International career
- 2008: Brittany / 1 / (0)

Managerial career
- 2009–2017: Rennes (goalkeeping coach)
- 2018–2019: Lorient (goalkeeping coach)
- 2020: Morocco (goalkeeping coach)
- 2020–2021: Lyon (goalkeeping coach)
- 2021–2022: Lille (goalkeeping coach)
- 2022–2025: Brest (goalkeeping coach)

= Christophe Revel =

French footballer (born 1979)

Christophe Revel (born 25 March 1979) is a French former professional footballer who played as a goalkeeper.

==Coaching career==
Revel ended his playing career at the age of 30, taking the goalkeeping coach position at Rennes. He was released from the position in August 2017. In June 2018, Revel joined FC Lorient in a similar position.

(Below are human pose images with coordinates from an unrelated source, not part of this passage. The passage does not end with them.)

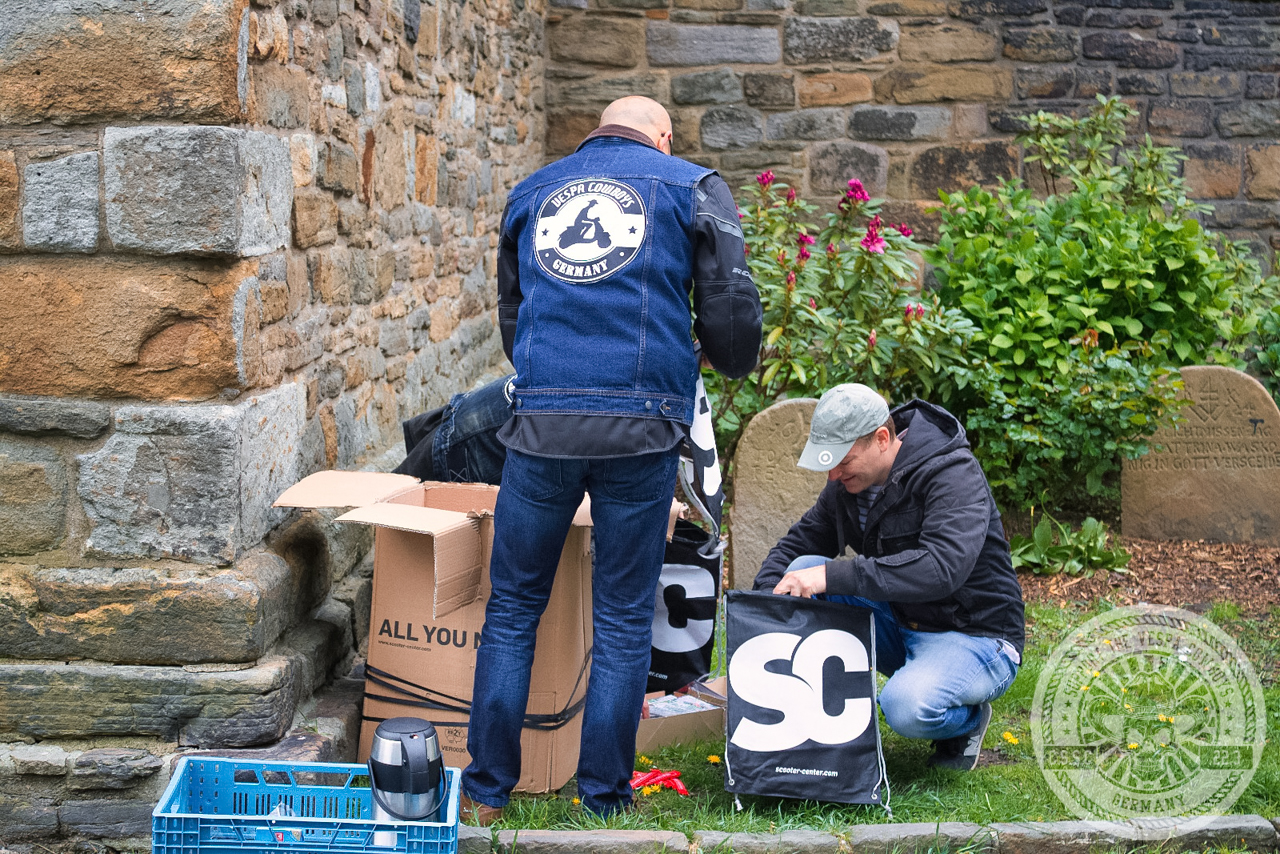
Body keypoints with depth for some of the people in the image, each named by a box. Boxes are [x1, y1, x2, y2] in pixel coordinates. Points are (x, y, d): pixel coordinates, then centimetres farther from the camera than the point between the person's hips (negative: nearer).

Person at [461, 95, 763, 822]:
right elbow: (731, 307, 4)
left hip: (542, 425, 2)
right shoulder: (692, 187, 10)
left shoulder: (530, 193, 21)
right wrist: (735, 367, 24)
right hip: (642, 427, -2)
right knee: (623, 621, 8)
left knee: (512, 611, 12)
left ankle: (487, 794, 16)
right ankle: (605, 800, 14)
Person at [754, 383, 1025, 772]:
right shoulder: (848, 482, 1)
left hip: (974, 637, -7)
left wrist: (833, 575, -39)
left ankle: (968, 717, 1)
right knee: (803, 568, -13)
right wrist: (767, 594, -13)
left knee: (907, 708, -36)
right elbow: (798, 541, 10)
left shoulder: (954, 475, -22)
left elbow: (942, 568, -37)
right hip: (898, 627, 7)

He left Lorient at the end of May 2019, when a new manager was appointed.

In 2020, Revel had a short stint as goalkeeper coach of the Moroccan national team under Vahid Halilhodžić. He left the position in June 2020, where he joined Lyon on a one-year contract.

In the summer 2021, Revel joined Lille OSC as a goalkeeper coach.